Before getting into the details of our current financial status in funding the war in Iraq, let’s take a moment to highlight what the Bush administration told us before we launched the invasion.
* Deputy Secretary of Defense Wolfowitz, Paul said, “The oil revenues of Iraq could bring between $50 and $100 billion over the course of the next two or three years…We’re dealing with a country that can really finance its own reconstruction, and relatively soon.” (3/27/2003)
* White House Budget Director Joshua Bolten said, “We don’t anticipate requesting anything additional for [Iraq for] the balance of this year.” (7/29/2003) Six weeks later, Bush asked for another $87 billion.
* When several newspapers estimated the cost of war and reconstruction at $60 billion to $95 billion, Wolfowitz dismissed them as way off the mark, saying war costs could “range from $10 billion to $100 billion.” (2/28/2003)
* When White House adviser Larry Lindsey said the war might cost as much as $200 billion, he was promptly fired.
The administration was tragically mistaken; Bush officials dramatically underestimated the resources needed. Making matters considerably worse, after the war has already cost so much in terms of lives and dollars, we are now learning that the Pentagon is once again running out of money for the war.
The U.S. military has spent most of the $65 billion that Congress approved for fighting the wars in Iraq and Afghanistan and is scrambling to find $12.3 billion more from within the Defense Department to finance the wars through the end of the fiscal year, federal investigators said yesterday.
The problem is not just a lack of funds. Because the administration doesn’t want to have to ask for more money, especially in an election season, the Pentagon has to take money away from some areas in order to finance the ever-growing costs of the war.
The report from the Government Accountability Office, Congress’s independent investigative arm, warned that the budget crunch is having an adverse impact on the military as it shifts resources to Iraq and away from training and maintenance in other parts of the world. The study — the most detailed examination to date of the military’s funding problems — appears to contradict White House assurances that the services have enough money to get through the calendar year.
Already, the GAO said, the services have deferred the repair of equipment used in Iraq, grounded some Air Force and Navy pilots, canceled training exercises, and delayed facility-restoration projects. The Air Force is straining to cover the cost of body armor for airmen in combat areas, night-vision gear and surveillance equipment, according to the report.
Keep in mind, in a campaign context, Bush is accusing Kerry of not doing enough to support the troops. And yet, this report makes clear that it’s Bush who is shortchanging the military.
“George W. Bush likes to call himself a wartime president, yet in his role as commander in chief, he has grossly mismanaged the war on terrorism and the war in Iraq,” contended Mark Kitchens, national security spokesman for Democratic presidential candidate John F. Kerry. “He went to war without allies, without properly equipping our troops and without a plan to win the peace. Now we find he can’t even manage a wartime budget.”

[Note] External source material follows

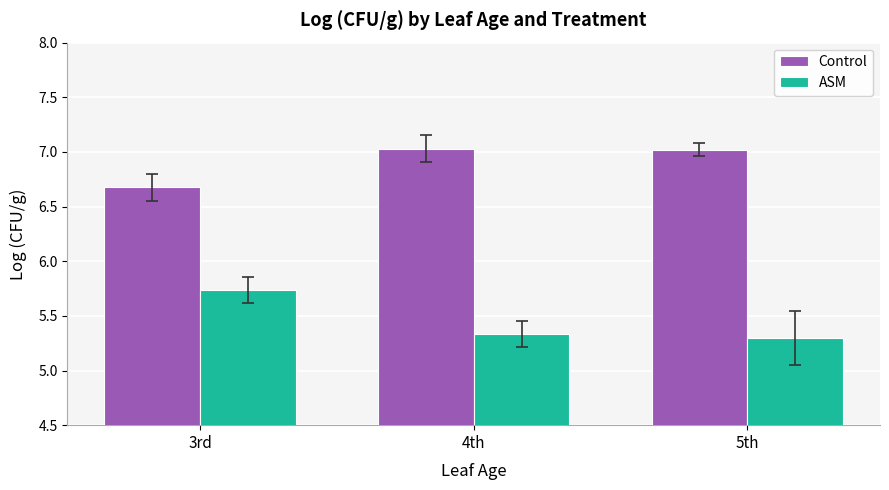

The value of Control at 3rd is 6.7. True or false?

True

Oh, and just to add insult to injury, we’re running out of ammunition and having to buy bullets from our allies.
The U.S. military has assembled the most sophisticated fighting arsenal in the world with satellite-guided weapons and unmanned aerial vehicles that shoot Hellfire missiles. But as billions of dollars have poured into the technology for futuristic warfare, the government has fallen behind on more mundane needs — such as bullets.
The protracted conflicts in Iraq and Afghanistan and heightened combat training with live ammunition have left the military short of small-caliber bullets. To offset the squeeze, the Army is taking unusual stopgap measures such as buying ammunition from Britain and Israel.